Work to be completed: Below are entries; repeat exactly, and nothing else, the lines from the one holding "Có nhớ dáng người trên độc mộc" through the one holding "368,719,290.51 | 292,420,791.76 |", inclusive. Leave the pictures out.
──────────────────────────────
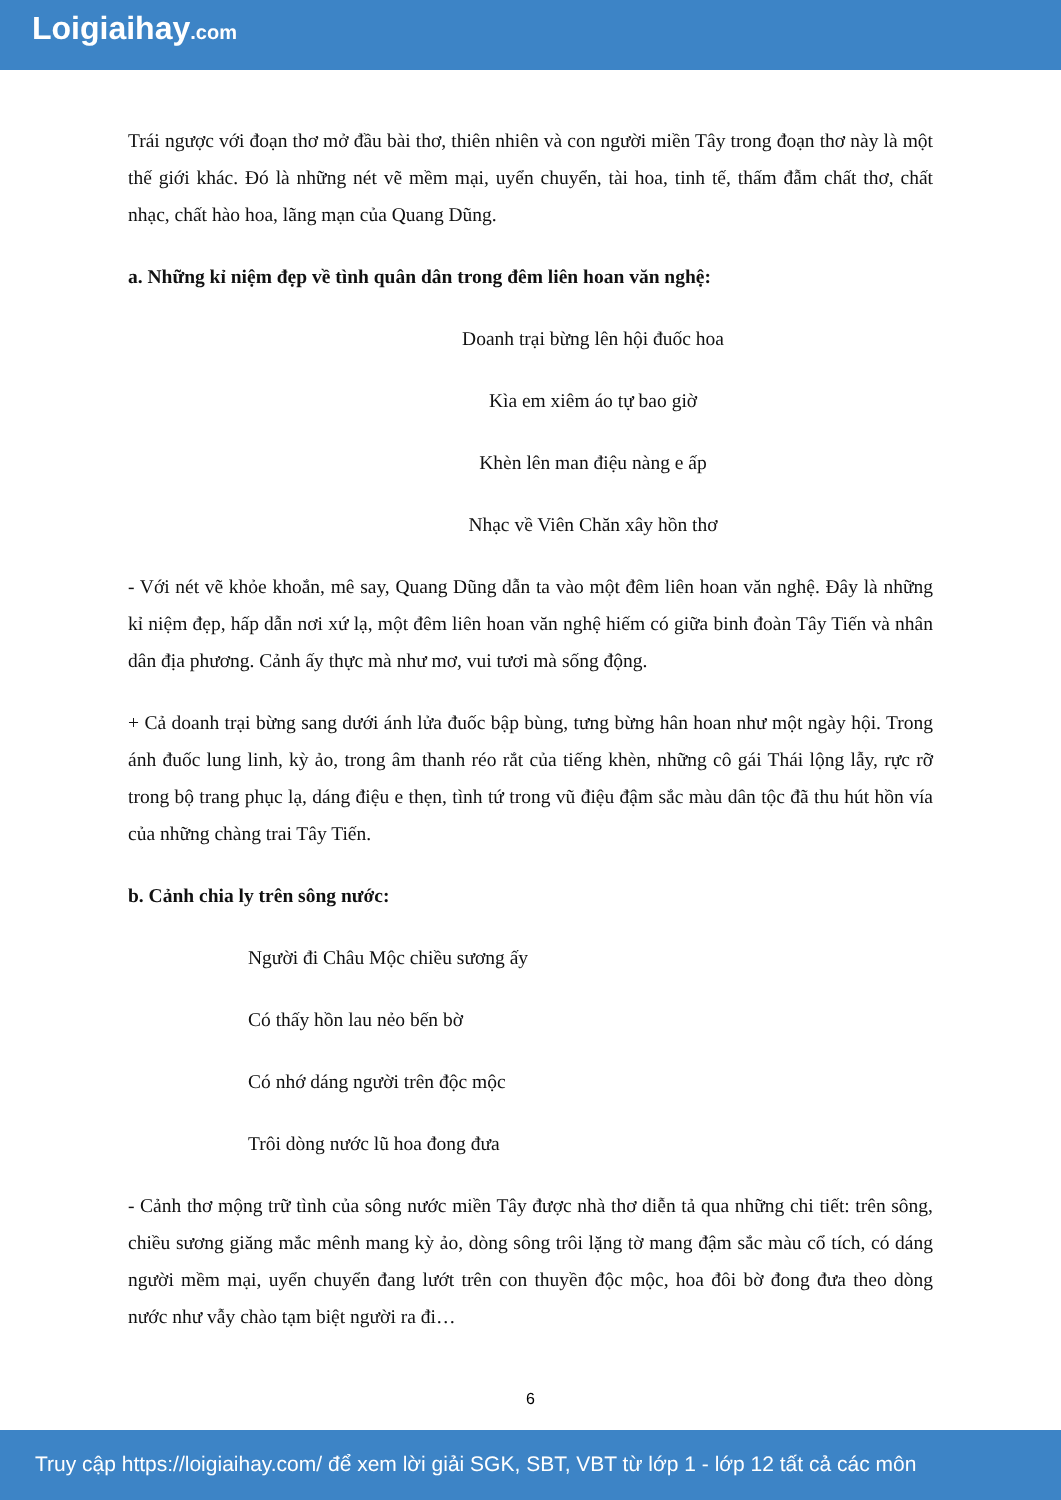Loigiaihay.com
Trái ngược với đoạn thơ mở đầu bài thơ, thiên nhiên và con người miền Tây trong đoạn thơ này là một thế giới khác. Đó là những nét vẽ mềm mại, uyển chuyển, tài hoa, tinh tế, thấm đẫm chất thơ, chất nhạc, chất hào hoa, lãng mạn của Quang Dũng.
a. Những kỉ niệm đẹp về tình quân dân trong đêm liên hoan văn nghệ:
Doanh trại bừng lên hội đuốc hoa
Kìa em xiêm áo tự bao giờ
Khèn lên man điệu nàng e ấp
Nhạc về Viên Chăn xây hồn thơ
- Với nét vẽ khỏe khoắn, mê say, Quang Dũng dẫn ta vào một đêm liên hoan văn nghệ. Đây là những kỉ niệm đẹp, hấp dẫn nơi xứ lạ, một đêm liên hoan văn nghệ hiếm có giữa binh đoàn Tây Tiến và nhân dân địa phương. Cảnh ấy thực mà như mơ, vui tươi mà sống động.
+ Cả doanh trại bừng sang dưới ánh lửa đuốc bập bùng, tưng bừng hân hoan như một ngày hội. Trong ánh đuốc lung linh, kỳ ảo, trong âm thanh réo rắt của tiếng khèn, những cô gái Thái lộng lẫy, rực rỡ trong bộ trang phục lạ, dáng điệu e thẹn, tình tứ trong vũ điệu đậm sắc màu dân tộc đã thu hút hồn vía của những chàng trai Tây Tiến.
b. Cảnh chia ly trên sông nước:
Người đi Châu Mộc chiều sương ấy
Có thấy hồn lau nẻo bến bờ
Có nhớ dáng người trên độc mộc
Trôi dòng nước lũ hoa đong đưa
- Cảnh thơ mộng trữ tình của sông nước miền Tây được nhà thơ diễn tả qua những chi tiết: trên sông, chiều sương giăng mắc mênh mang kỳ ảo, dòng sông trôi lặng tờ mang đậm sắc màu cổ tích, có dáng người mềm mại, uyển chuyển đang lướt trên con thuyền độc mộc, hoa đôi bờ đong đưa theo dòng nước như vẫy chào tạm biệt người ra đi…
6
Truy cập https://loigiaihay.com/ để xem lời giải SGK, SBT, VBT từ lớp 1 - lớp 12 tất cả các môn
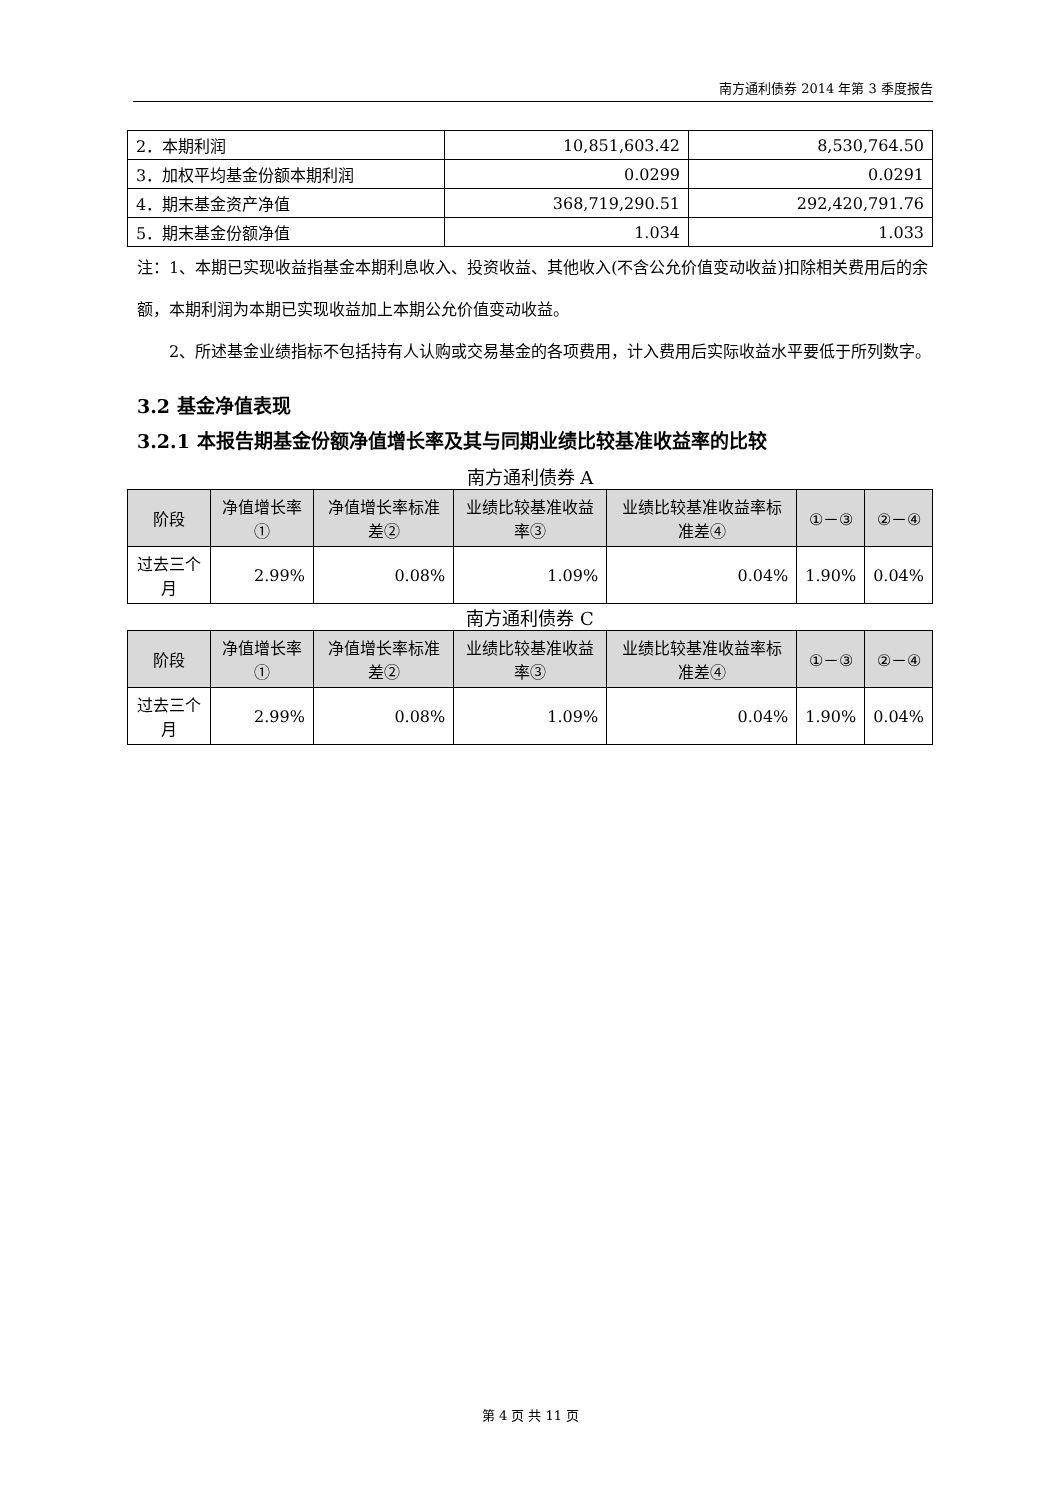南方通利债券 2014 年第 3 季度报告
| 2．本期利润 | 10,851,603.42 | 8,530,764.50 |
| 3．加权平均基金份额本期利润 | 0.0299 | 0.0291 |
| 4．期末基金资产净值 | 368,719,290.51 | 292,420,791.76 |
| 5．期末基金份额净值 | 1.034 | 1.033 |
注：1、本期已实现收益指基金本期利息收入、投资收益、其他收入(不含公允价值变动收益)扣除相关费用后的余额，本期利润为本期已实现收益加上本期公允价值变动收益。
2、所述基金业绩指标不包括持有人认购或交易基金的各项费用，计入费用后实际收益水平要低于所列数字。
3.2 基金净值表现
3.2.1 本报告期基金份额净值增长率及其与同期业绩比较基准收益率的比较
南方通利债券 A
| 阶段 | 净值增长率① | 净值增长率标准差② | 业绩比较基准收益率③ | 业绩比较基准收益率标准差④ | ①－③ | ②－④ |
| --- | --- | --- | --- | --- | --- | --- |
| 过去三个月 | 2.99% | 0.08% | 1.09% | 0.04% | 1.90% | 0.04% |
南方通利债券 C
| 阶段 | 净值增长率① | 净值增长率标准差② | 业绩比较基准收益率③ | 业绩比较基准收益率标准差④ | ①－③ | ②－④ |
| --- | --- | --- | --- | --- | --- | --- |
| 过去三个月 | 2.99% | 0.08% | 1.09% | 0.04% | 1.90% | 0.04% |
第 4 页 共 11 页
──────────────────────────────
Solution to the problem:
Có nhớ dáng người trên độc mộc
Trôi dòng nước lũ hoa đong đưa
- Cảnh thơ mộng trữ tình của sông nước miền Tây được nhà thơ diễn tả qua những chi tiết: trên sông, chiều sương giăng mắc mênh mang kỳ ảo, dòng sông trôi lặng tờ mang đậm sắc màu cổ tích, có dáng người mềm mại, uyển chuyển đang lướt trên con thuyền độc mộc, hoa đôi bờ đong đưa theo dòng nước như vẫy chào tạm biệt người ra đi…
6
Truy cập https://loigiaihay.com/ để xem lời giải SGK, SBT, VBT từ lớp 1 - lớp 12 tất cả các môn
南方通利债券 2014 年第 3 季度报告
| 2．本期利润 | 10,851,603.42 | 8,530,764.50 |
| 3．加权平均基金份额本期利润 | 0.0299 | 0.0291 |
| 4．期末基金资产净值 | 368,719,290.51 | 292,420,791.76 |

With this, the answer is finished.